A good time was apparently had by all parties yesterday, as big, burly linemen who normally keep their intimate thoughts private shared a more public side as they joked about driving to training camp together with No. 7.

"Everybody thought we had tinted windows,'' Essex said about squeezing his ample 6-foot-5, 324-frame inside the small car, "and (were) taking up all the space.''

"It was a really fun day,'' Starks said. "It was like that moment of fun and freedom right before it gets serious.''

Roethlisberger, who spoke briefly with reporters camped outside the players' dormitory in anticipation of his arrival, tried to put the moment of levity in perspective.

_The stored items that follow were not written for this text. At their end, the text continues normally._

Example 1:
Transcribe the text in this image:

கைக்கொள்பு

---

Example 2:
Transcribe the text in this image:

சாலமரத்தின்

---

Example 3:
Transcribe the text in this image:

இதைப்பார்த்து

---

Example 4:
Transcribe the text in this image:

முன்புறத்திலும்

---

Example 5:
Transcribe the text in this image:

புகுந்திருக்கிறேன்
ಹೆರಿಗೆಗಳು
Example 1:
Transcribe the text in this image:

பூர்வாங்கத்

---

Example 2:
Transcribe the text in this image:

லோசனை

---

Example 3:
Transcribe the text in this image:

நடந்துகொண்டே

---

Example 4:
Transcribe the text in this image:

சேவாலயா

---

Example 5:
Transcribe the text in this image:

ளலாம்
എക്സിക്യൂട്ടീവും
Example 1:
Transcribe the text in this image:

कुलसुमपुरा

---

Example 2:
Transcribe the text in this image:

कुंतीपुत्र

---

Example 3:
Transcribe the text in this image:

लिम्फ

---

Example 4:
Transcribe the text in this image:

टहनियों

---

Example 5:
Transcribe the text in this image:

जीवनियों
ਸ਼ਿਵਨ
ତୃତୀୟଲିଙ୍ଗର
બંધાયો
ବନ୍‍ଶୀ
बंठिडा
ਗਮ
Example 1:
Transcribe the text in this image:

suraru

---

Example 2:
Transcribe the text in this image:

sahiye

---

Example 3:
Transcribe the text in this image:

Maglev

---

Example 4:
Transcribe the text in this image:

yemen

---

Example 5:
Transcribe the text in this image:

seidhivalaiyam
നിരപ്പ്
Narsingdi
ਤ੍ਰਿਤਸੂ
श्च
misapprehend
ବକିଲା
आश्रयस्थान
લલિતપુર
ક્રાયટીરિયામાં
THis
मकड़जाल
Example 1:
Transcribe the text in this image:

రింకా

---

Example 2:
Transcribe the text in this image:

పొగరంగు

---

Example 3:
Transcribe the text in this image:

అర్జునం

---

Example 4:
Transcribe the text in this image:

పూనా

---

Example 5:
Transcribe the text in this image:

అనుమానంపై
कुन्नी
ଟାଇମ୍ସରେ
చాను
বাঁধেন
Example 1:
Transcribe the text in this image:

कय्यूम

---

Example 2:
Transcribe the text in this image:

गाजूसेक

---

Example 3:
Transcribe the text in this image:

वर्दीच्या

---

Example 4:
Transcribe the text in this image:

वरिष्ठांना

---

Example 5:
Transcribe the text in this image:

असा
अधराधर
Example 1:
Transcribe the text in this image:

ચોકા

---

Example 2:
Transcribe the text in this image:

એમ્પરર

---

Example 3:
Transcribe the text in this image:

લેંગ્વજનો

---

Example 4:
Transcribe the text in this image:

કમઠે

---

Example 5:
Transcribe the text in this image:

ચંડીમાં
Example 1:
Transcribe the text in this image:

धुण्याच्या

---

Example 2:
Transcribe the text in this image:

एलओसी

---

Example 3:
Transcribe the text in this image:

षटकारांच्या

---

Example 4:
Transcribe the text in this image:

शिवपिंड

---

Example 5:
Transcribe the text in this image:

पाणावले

In so many words, Roethlisberger seemed to be saying that coming to training camp gives him the chance to turn the page and attempt to move on with his life.

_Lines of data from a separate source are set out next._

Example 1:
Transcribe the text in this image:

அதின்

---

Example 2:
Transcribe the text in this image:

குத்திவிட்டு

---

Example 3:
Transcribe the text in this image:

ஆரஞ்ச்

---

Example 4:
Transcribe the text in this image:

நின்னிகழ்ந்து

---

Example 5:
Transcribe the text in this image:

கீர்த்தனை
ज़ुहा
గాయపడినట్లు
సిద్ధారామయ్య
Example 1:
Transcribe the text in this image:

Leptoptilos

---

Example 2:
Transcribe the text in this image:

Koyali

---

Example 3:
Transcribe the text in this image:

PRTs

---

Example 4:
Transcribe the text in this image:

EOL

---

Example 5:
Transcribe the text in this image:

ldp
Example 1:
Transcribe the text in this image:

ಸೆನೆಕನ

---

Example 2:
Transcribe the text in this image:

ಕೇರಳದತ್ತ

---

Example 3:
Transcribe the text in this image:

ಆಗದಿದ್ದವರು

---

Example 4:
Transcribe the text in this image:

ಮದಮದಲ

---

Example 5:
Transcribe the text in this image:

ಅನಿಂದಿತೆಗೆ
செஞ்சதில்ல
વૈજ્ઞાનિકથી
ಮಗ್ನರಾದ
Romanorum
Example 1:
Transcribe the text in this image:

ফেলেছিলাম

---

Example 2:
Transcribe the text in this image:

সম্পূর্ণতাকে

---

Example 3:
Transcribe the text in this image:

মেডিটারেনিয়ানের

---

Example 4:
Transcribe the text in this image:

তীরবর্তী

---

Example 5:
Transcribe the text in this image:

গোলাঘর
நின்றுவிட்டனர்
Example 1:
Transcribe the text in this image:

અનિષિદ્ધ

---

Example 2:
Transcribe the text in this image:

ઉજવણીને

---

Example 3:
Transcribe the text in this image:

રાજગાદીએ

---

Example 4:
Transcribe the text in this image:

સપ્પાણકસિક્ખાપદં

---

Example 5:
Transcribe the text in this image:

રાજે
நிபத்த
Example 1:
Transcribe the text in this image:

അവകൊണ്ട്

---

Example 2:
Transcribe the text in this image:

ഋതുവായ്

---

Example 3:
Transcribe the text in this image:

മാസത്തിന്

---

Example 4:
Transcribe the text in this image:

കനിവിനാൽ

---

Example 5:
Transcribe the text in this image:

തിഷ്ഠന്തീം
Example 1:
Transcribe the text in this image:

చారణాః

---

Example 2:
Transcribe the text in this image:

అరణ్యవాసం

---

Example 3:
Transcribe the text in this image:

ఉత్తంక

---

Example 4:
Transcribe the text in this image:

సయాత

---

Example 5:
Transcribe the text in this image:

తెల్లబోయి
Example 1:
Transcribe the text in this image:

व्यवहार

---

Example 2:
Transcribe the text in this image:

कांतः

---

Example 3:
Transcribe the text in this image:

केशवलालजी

"When Willie and I were pulling in, it felt like we were just here,'' Roethlisberger said. "It's good to be back. It's all about football right now we'll focus on that. It's good to be able to put a lot of things in the offseason behind you and move on. It's about doing that and getting ready to play football. That's my No. 1 focus winning a championship.''

Roethlisberger's teammates said they didn't know if he planned to speak with the entire team about how his off-field problems could affect the Steelers on the field as wide receiver Hines Ward suggested earlier this summer nor did those questioned believe he was obligated to do so.

"That's Hines' opinion,'' nose tackle Casey Hampton said. "Hines is a leader on this team. So I think his opinion is well-respected. But it doesn't matter to me. I'm ready to play football. Everybody's ready to put this behind them.''

Added Starks: "A lot of guys could feel a different way. But, for me, I don't seek anything from Ben.''

Steelers coach Mike Tomlin refuses to discuss the details of team meetings. But Tomlin indicated he would probably have something to say about Roethlisberger when the team meets for the first time at camp.

"When we come together as a team," Tomlin said, "I'll do some talking.''

Expect Tomlin's players to do some serious listening.